My first thought was that I’d been thrashing around, having a nightmare, and Ethan was trying to keep me quiet so I wouldn’t draw any search parties. Still sweating from the terror of my dream, I forced myself to relax in his grip and signal to him that I was awake. But he didn’t let go of me.

Ethan dragged me to my feet, one hand still clamped over my mouth, his other arm wrapped around my waist, trapping my own arms at my sides. His grip was bruisingly tight, and he didn’t ease up when the pained whimper of protest rose from my throat. Then, he started to drag me off into the forest.

I didn’t know what the hell was going on, but I did know something was horribly wrong with this scenario. Ethan was hurting me, dragging me away from the campfire and my sleeping friends. But I hadn’t suffered through all my self-defense lessons with Keane for nothing.

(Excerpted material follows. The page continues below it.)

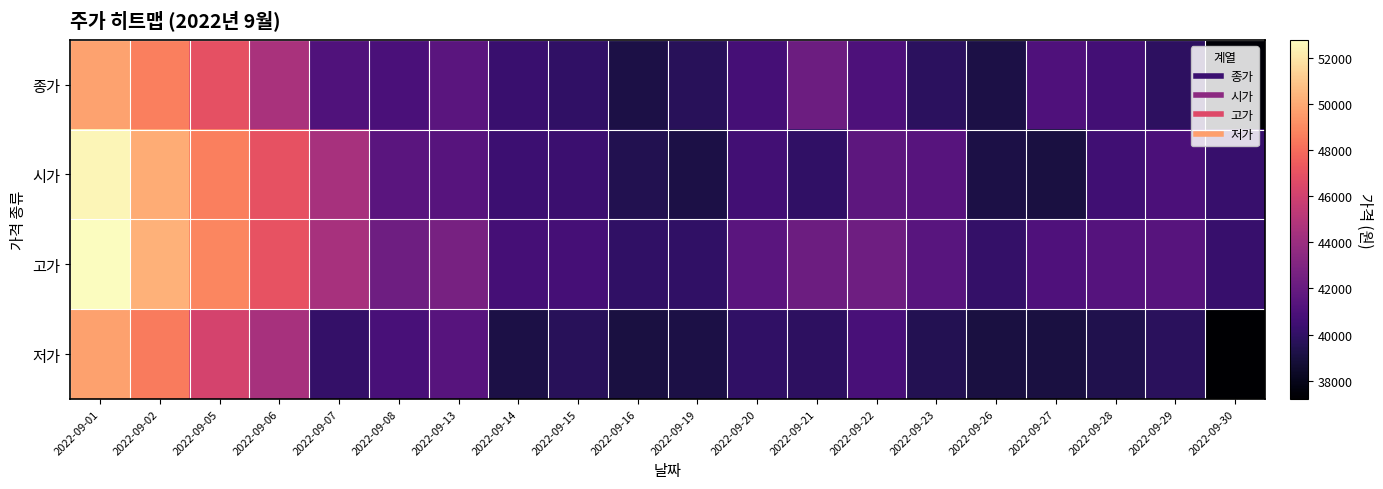

At which category is the sum across all series the highest?

2022-09-01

I stopped struggling against Ethan’s hold, then stomped down hard on his instep. He cried out in pain, the sound jerking both Keane and Kimber out of sleep. They jumped to their feet while, wincing, I took advantage of Ethan’s distraction to give him an elbow to the gut.

I didn’t have the courage to do it very hard—this was Ethan!—but it was enough to make him let go. I whirled around to face him, opening my mouth to ask him what the hell he thought he was doing. But Ethan had already recovered from my admittedly wimpy blow, and before I could get a word out, his fist was swinging toward my face.

A few weeks ago, I’d have been helpless in this situation, and even now shock made me a little slow. But Keane’s training kicked in again, and I managed to block the punch with my arm. It hurt like hell, but better to take a punch on the arm than in the face. Ethan took another swing while I was still reeling, but that blow never landed because Keane jumped in between us.

The air filled with the prickle of magic, and the boys swung at each other furiously.

“What is going on?” Kimber wailed, coming to my side and reaching out helplessly toward her brother and Keane.